Similar to repressive coping, alexithymia is a construct which involves difficulties in expressing emotions. Individuals high on alexithymia have difficulties distinguishing emotions from bodily sensations (see Lumley et al., 2007, for a review). Unlike repressive coping which is often seen as a defense, alexithymia is fundamentally a developmental disorder. It literally means “no words for emotion” (Sifneos, 1972). According to more recent formulations of this construct, individuals high on alexithymia are seen to have deficits in cognitive processing and emotional regulation (Taylor et al., 1997).
It can be concluded that both repressive coping and alexithymia are associated with deficits in emotional processing. Both constructs have produced large bodies of literature (see Lumley et al., 2007; Myers, 2010, for reviews). Although it has been suggested that repressive coping and alexithymia are related constructs (Bonanno and Singer, 1990; Lane et al., 2000) and that individuals who possess a repressive coping style will also be high on alexithymia, this prediction has not been systematically investigated before this study.
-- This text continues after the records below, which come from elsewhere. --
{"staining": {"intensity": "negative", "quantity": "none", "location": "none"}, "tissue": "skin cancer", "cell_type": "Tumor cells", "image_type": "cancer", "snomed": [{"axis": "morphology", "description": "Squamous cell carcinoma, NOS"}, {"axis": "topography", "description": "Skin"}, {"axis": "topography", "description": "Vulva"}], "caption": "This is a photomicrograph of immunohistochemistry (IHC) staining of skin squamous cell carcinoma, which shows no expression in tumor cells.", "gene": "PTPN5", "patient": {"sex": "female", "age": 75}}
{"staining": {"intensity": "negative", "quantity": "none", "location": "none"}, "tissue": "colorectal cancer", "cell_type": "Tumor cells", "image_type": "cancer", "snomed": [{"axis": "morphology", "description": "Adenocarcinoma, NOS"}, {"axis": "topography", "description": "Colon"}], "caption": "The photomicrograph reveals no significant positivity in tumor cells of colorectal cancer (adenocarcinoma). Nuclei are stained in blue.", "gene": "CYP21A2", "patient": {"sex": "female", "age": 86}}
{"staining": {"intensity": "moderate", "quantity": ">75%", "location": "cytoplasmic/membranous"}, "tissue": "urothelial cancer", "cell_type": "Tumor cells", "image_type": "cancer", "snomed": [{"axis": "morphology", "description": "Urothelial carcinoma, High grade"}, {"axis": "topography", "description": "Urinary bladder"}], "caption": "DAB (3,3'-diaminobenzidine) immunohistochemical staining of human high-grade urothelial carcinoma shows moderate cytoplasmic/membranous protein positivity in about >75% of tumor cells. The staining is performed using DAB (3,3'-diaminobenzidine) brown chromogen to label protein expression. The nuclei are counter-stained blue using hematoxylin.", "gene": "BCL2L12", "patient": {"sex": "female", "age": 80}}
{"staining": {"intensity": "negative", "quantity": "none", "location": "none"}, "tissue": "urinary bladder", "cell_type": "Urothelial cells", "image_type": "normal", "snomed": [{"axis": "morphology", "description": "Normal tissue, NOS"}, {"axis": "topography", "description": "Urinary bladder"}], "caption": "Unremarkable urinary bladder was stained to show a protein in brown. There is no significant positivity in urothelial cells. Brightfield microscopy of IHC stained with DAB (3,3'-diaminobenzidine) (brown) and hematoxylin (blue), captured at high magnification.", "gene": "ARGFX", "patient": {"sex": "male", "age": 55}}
Using the Weinberger et al. (1979) classification, it can be predicted that repressors will score high on alexithymia…
Discussion
…The current study demonstrated the predicted disassociation between an independently-rated interview measure and questionnaire measure of alexithymia, similar to previous findings on repressors’ childhood experiences (Myers and Brewin, 1994; Myers, 1999;Myers et al., 1999). These results also provide further evidence of repressors’ avoidance of negative information regarding the self…
…In summary, this study has identified a link between repressive coping and alexithymia.
References
1. Myers, L. B., & Derakshan, N. (2015). The relationship between two types of impaired emotion processing: repressive coping and alexithymia. Name: Frontiers in Psychology, 6, 809.